Pigs in general can make us uneasy. They return our scrutiny and never give an inch. They know what’s happening, and let us know what’s happening. They are out of our control and that leaves us with uncomfortable feelings that find expression in more superstitions ceremonies, folk-tales and taboos than we attach to any other creature.

The way in which pigs have become scapegoats for all our own most foul and bestial attributes is, however, a dead giveaway. Pigs, more than anything else, remind us of ourselves – and that is why I find them so fascinating.

Oxford Sandy and Black Piglets

Winston Churchill once said: ‘Cats look down on you; dogs look up to you; but pigs look you in the eye as equals.’ Pigs on the whole, are poker-faced, giving little away, but they can be surprisingly eloquent.

The Oxford English Dictionary decides that ‘pig’ itself is etymologically obscure but probably derives from Old English pigg, pige or pygge, and was originally applied to the ‘young of a swine’. ‘Swine’, in its turn, is more Teutonic, from suine, swiyne or swynne, and was properly used for domestic animals.

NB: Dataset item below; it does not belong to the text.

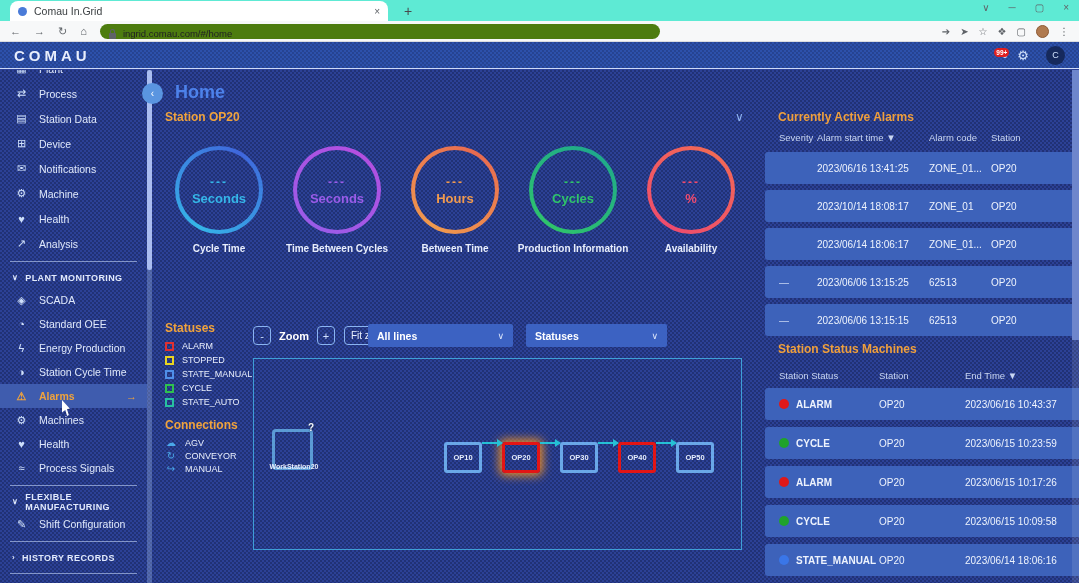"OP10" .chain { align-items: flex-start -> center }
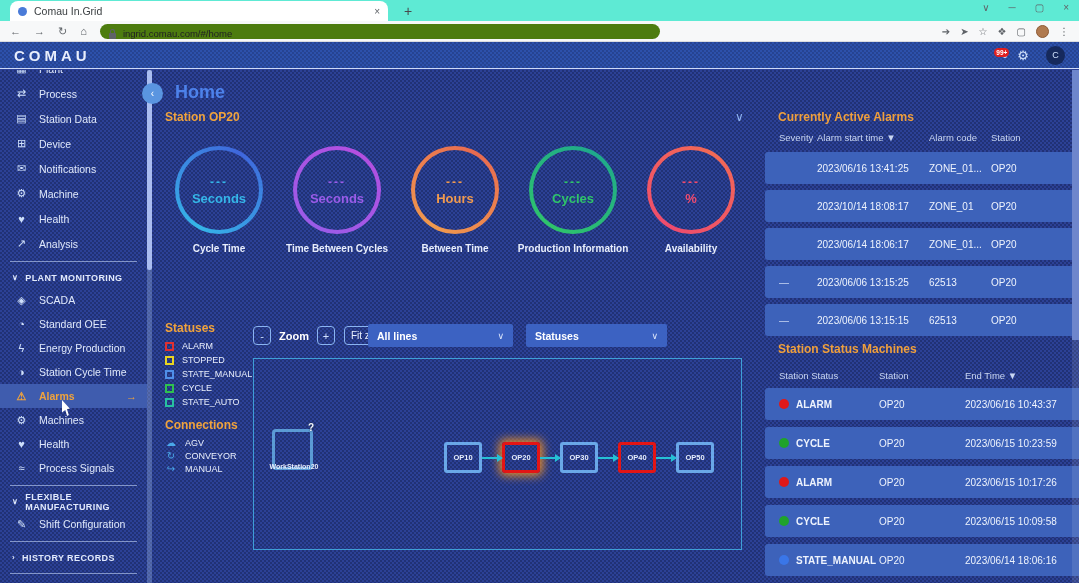"OP40" .node.alarm { border-radius: none -> 6px }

German and Early Modern Dutch derivatives such as pigga and vigghe merely add to the confusion. As do claims that ‘pig’ today can be applied as easily to: a block of salt, a parcel of hemp, a printer, an iron ingot or a piece of lead for ballast, an item sent through a pipeline, a small cushion, a male chauvinist and a large policeman.

But a pig is a pig to mean any member of any age, in any country or condition of the lineage of Suiformes – as long as it is not a hippopotamus. That means any even-toed ungulate that isn’t aquatic, doesn’t ruminate and does have old fashioned, low crowned teeth. That’s about as simple as it can be but pigs always start out looking simple and tend to get complex rather quickly.

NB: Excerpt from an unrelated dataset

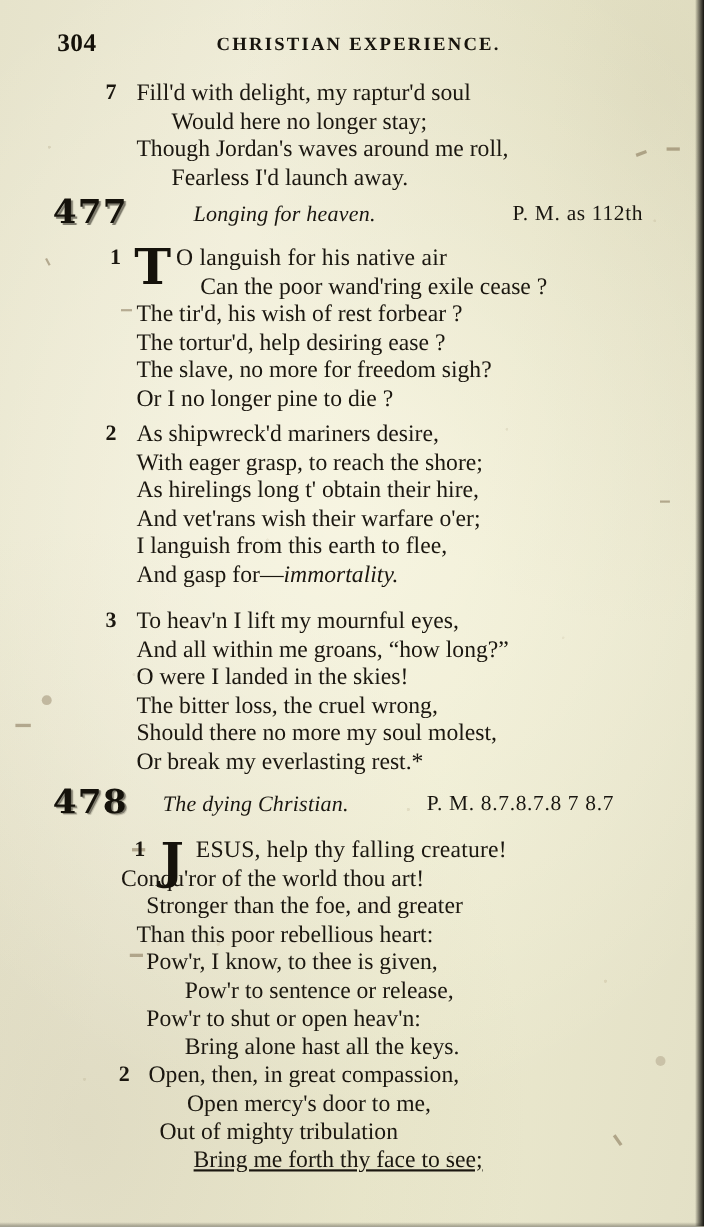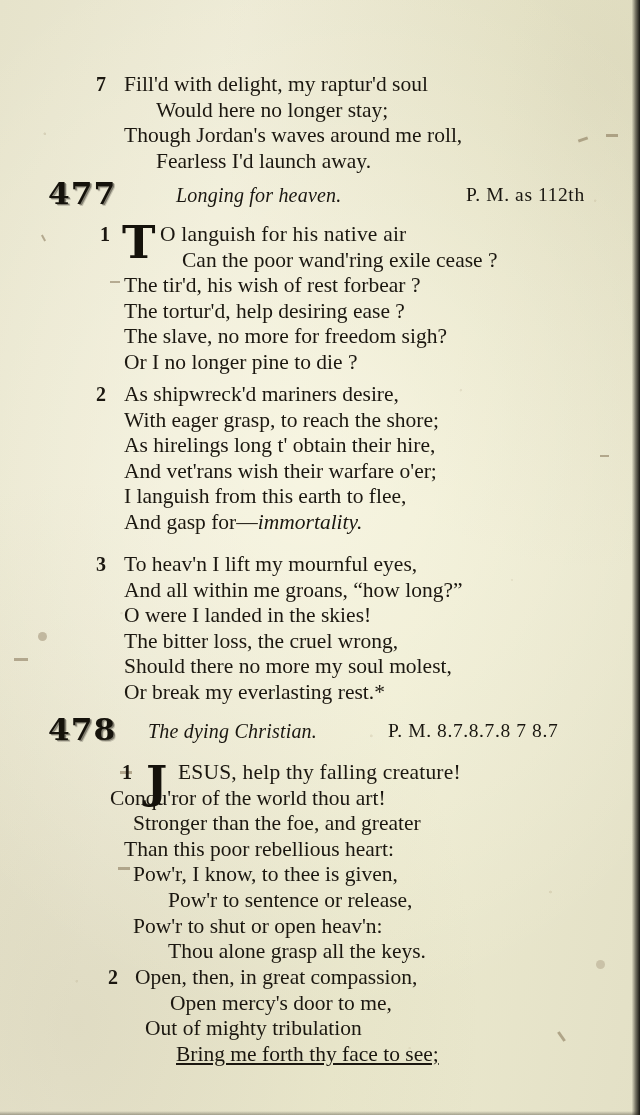"304" div.running-head { html: none -> <div> <div>304</div> <div>CHRISTIAN EXPERIENCE.</div> </div> }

In Latin, things are easier. A pig is porcus, which not only defines the animal but also describes its meat and at least one of it species. And the stem genus in the whole group is Sus, from the Latin for a sow. Therefore, leading to the usage, by the Anglo-Saxon sugu for sow, Cornish hoch for a boar, and Irish suig for both sexes – a form that was carried across the Atlantic in the sixteenth century as ‘hog’, which is how most Americans describe any animal that resembles the lean, long-snouted, razor-backed descendants of the Eurasian wild boar that were introduced to the Americas and possibly Australasia by the first Spanish colonists.

Oxford Sandy and Black Pig

Putting aside the fact that ‘hogs’ now also apply to ten-cent coins in the United States, motorcycles and anyone who behaves in a greedy fashion, the confusion between the ‘pig’ and the ‘hog’ remains, and is enshrined in the common names for wild suids. The largest and the smallest ones are hogs – Forest Hogs and Pigmy Hogs –while the rest are pigs. And the two very closely related species in the genus Potamochoerus are described as Bush Pigs and Red River Hogs.

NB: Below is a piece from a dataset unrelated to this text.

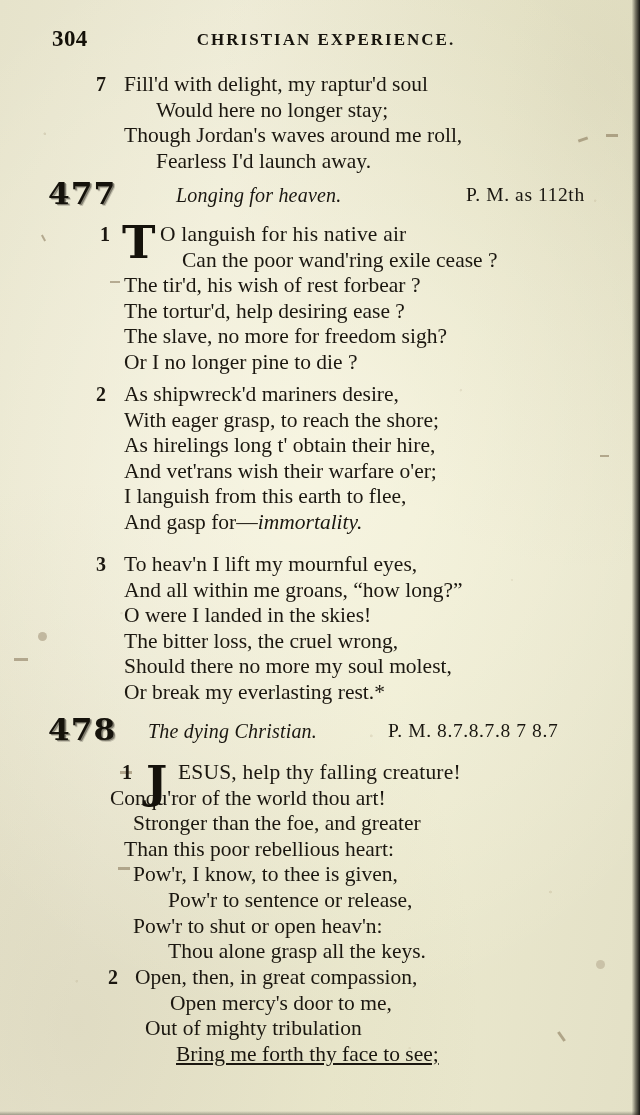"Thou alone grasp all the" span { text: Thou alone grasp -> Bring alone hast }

There is no logic in it at all, and the best way to point this out is that all suids are Pigs unless they are Forest, Pigmy or Red River Hogs; or belong to any one of three species confined to the Americas and Australasia, where they have always been known as pecari or peccaries, meaning ‘animals which make many paths through the forest’.

And while we are on the subject, it may help to know that within any wild species or domestic breed, boars are adult males; sows are breeding females; barrows are male pigs that have been castrated before reaching sexual maturity; gilts are females who have not had a litter; shoats are adolescent, newly weaned males; and the rest, infants of both sexes up to the age of weaning, are suckling pigs or piglets.

So an air of mystery surrounds pigs. They are slippery creatures, literally and metaphorically hard to pin down. With the exception of their splendid snouts, they are structurally primitive, unspecialised and unrepentantly primal. And yet by general agreement, they are regarded as highly intelligent, up there with apes and dolphins. Few other animals can match them for their combination of simplicity and complexity.